Task directions — Show every line in the entries below where the word "reading" appears.

Stored data entries:
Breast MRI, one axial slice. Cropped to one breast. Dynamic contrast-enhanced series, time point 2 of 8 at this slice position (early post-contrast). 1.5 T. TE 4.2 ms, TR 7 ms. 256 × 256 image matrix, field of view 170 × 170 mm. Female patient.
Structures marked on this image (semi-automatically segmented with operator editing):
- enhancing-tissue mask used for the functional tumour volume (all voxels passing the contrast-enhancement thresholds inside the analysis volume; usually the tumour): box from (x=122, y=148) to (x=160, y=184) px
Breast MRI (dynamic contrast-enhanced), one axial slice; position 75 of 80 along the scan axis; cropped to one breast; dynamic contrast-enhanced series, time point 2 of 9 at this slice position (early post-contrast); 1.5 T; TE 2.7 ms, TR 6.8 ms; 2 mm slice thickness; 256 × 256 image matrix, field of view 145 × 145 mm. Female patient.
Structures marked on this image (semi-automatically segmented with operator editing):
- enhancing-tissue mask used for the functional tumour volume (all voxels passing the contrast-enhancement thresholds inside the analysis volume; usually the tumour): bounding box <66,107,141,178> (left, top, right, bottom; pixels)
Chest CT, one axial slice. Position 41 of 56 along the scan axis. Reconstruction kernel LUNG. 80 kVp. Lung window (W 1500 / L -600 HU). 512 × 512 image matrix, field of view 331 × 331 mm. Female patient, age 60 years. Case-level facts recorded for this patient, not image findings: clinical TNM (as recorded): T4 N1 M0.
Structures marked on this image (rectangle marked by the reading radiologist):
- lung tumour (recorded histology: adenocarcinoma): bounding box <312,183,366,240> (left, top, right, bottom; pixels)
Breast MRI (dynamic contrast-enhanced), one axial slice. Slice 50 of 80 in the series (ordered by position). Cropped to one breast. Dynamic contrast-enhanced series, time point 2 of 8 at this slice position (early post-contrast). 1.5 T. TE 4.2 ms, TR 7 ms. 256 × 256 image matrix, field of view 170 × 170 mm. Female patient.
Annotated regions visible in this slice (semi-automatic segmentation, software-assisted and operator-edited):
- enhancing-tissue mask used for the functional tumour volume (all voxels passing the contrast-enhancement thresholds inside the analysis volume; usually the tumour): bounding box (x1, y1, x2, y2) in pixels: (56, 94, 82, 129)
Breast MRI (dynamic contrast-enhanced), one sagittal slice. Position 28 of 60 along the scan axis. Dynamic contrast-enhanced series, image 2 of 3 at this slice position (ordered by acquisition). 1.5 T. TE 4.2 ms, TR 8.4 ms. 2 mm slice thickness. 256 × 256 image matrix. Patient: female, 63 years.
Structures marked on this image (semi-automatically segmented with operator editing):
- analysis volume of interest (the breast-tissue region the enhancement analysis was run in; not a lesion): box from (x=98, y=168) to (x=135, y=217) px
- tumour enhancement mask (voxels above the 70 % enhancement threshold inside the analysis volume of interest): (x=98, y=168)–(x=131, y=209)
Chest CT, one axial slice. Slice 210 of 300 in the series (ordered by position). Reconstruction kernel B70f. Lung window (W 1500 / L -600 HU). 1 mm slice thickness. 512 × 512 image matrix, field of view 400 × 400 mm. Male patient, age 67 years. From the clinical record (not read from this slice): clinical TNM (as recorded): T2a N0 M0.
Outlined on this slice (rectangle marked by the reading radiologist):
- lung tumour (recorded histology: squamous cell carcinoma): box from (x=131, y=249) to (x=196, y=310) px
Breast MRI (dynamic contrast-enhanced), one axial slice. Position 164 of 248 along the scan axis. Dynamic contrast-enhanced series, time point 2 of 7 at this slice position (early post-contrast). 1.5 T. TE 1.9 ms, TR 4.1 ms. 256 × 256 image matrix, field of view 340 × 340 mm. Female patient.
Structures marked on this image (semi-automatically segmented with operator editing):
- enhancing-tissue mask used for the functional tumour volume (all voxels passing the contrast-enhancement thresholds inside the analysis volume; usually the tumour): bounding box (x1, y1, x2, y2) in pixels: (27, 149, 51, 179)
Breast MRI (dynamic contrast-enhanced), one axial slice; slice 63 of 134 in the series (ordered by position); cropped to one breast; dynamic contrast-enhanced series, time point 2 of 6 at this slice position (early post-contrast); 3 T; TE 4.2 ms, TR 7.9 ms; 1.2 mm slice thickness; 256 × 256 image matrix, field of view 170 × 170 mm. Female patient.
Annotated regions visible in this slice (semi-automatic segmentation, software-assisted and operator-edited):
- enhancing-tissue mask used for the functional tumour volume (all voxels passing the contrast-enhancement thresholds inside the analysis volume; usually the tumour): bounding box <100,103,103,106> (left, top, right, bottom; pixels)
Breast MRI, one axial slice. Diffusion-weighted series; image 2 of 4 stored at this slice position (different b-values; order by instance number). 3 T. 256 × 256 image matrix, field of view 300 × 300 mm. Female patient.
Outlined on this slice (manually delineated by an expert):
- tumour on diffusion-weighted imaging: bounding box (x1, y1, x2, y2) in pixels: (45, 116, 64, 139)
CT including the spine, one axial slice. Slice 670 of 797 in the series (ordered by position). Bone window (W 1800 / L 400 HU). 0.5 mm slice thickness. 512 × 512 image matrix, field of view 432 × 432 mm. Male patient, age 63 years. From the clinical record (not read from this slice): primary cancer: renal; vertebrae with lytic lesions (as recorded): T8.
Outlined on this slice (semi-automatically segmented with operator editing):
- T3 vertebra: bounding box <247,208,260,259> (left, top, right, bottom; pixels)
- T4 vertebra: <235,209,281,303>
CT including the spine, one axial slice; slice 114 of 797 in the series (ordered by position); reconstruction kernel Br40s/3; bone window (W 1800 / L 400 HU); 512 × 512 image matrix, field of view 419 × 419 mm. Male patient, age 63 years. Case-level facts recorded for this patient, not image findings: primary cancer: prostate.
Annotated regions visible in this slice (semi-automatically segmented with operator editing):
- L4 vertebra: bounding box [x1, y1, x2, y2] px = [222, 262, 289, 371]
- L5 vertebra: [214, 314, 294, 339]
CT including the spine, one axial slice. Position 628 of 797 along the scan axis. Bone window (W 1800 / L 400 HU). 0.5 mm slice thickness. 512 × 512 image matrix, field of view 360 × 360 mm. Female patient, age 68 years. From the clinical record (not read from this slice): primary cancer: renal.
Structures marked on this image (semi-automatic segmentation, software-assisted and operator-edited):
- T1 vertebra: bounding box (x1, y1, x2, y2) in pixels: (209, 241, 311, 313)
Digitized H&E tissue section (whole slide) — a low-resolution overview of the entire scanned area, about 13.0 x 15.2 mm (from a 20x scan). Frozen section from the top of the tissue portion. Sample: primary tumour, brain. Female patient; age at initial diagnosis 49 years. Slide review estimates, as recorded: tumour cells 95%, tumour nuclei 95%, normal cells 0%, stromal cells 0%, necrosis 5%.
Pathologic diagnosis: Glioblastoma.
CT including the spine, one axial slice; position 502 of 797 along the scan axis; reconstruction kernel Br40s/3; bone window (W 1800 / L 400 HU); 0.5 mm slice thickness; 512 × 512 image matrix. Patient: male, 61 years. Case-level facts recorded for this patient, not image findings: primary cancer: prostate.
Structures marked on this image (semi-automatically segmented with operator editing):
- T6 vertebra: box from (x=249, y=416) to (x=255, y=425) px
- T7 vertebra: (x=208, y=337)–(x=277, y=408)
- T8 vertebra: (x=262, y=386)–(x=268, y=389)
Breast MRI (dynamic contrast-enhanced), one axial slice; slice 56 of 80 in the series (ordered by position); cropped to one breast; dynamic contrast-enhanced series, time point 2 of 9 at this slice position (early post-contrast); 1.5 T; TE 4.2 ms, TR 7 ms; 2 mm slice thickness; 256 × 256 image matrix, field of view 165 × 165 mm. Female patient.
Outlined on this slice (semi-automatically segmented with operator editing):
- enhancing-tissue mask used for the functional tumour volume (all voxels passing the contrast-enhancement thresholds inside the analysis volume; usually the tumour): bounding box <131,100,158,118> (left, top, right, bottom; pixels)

Output below —
Structures marked on this image (rectangle marked by the reading radiologist):
Outlined on this slice (rectangle marked by the reading radiologist):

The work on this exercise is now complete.